In the sort of precise, thorough, well-argued opinion typical of him, Thomas explains why the Due Process of Law Clause is really misplaced here: the right to marriage is a benefit, not a right….
And then?
The problem with Justice Thomas’s opinion is, he never goes on to address the Equal Protection problem that he rightly argues is genuinely at stake here! If this case is not about a natural right but about a benefit, then the government still may not arbitrarily choose whom to give benefits to, and whom to withhold them from: it can’t grant business licenses only to white folks but not to the Chinese, for instance, or give government jobs only to whites but not blacks. So is there valid reason for withholding marriage from same-sex couples? He makes little effort to refute Justice Kennedy’s explanation of why such reasons are lacking. Indeed, it appears to me that his entire argument on this point consists of Footnote 5 of his opinion, where he gestures in the direction of historical precedent as the sole basis for his opinion, and even there, he’s really addressing a different subject.

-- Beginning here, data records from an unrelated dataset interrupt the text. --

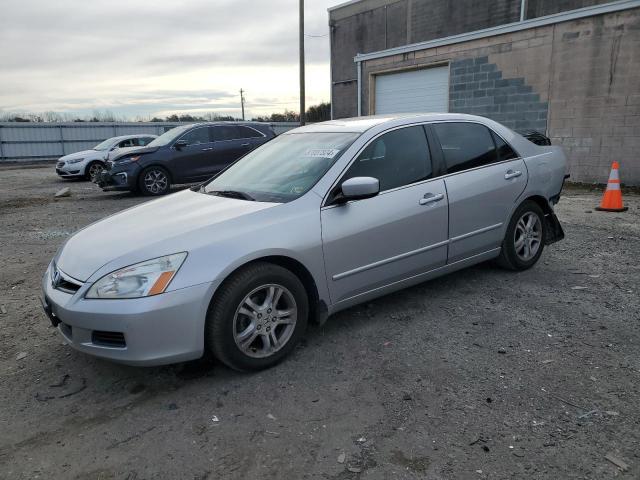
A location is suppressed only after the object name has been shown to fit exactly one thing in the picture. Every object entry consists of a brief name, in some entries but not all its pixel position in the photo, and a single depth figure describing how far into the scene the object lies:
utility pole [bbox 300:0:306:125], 23.27
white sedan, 15.88
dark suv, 11.34
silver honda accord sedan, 2.88
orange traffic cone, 8.19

So we’re left with an opinion from Kennedy with rhetoric that aims too high and fizzles, and dissenting opinions that amusingly take that rhetoric apart, but either stand for the dangerous notion that you have no rights valid against the majority (Scalia) or fail even to address the question at hand (Thomas).

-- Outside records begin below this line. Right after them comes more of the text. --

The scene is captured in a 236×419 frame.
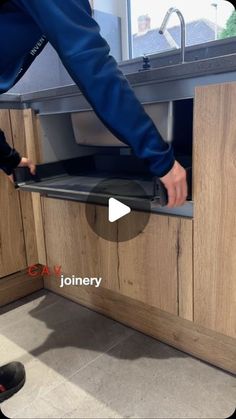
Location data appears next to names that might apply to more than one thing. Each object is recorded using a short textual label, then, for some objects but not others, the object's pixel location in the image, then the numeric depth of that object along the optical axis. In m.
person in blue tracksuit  0.62
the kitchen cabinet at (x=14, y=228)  1.27
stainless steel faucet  1.24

In that context—and solely in that context—I agree with Chief Justice Roberts’s closing line: the outcome is worth celebrating, but don’t give credit to legal reasoning, since there appears to have been little of that at work here, on any side.
A proper decision would have regarded this as an Equal Protection, not as a Due Process of Law matter; would have acknowledged that recognition of marriage is a government benefit that may not be withheld without good reason, and that there is no good reason (insert here pages from the much better-reasoned Goodridge opinion), and call it a day.
*-Update: a commenter complains that Adam and Eve were "married" in a religious sense. Since it's obvious from the context that I'm talking about law and not religion, I find it hard to believe that this is an honest misunderstanding, but if necessary, I'll clarify: Adam and Eve were not legally married, or married by a state, which is the only sense of the term relevant here or in today's decision.